(Input for this task begins)
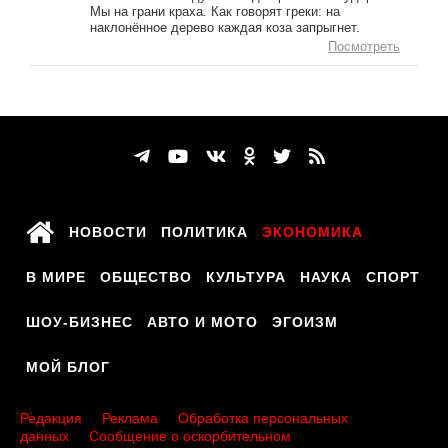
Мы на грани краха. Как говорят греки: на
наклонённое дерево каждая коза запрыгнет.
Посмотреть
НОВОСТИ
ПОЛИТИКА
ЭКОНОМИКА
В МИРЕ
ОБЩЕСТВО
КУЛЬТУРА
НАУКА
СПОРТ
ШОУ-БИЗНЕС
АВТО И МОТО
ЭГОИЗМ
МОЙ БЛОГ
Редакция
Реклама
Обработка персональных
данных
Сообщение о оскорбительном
(Input for this task ends)
### What you should do
In the copy, every entry appears exactly as written above and no picture appears.

### Response to the task
Мы на грани краха. Как говорят греки: на
наклонённое дерево каждая коза запрыгнет.
Посмотреть
НОВОСТИ
ПОЛИТИКА
ЭКОНОМИКА
В МИРЕ
ОБЩЕСТВО
КУЛЬТУРА
НАУКА
СПОРТ
ШОУ-БИЗНЕС
АВТО И МОТО
ЭГОИЗМ
МОЙ БЛОГ
Редакция
Реклама
Обработка персональных
данных
Сообщение о оскорбительном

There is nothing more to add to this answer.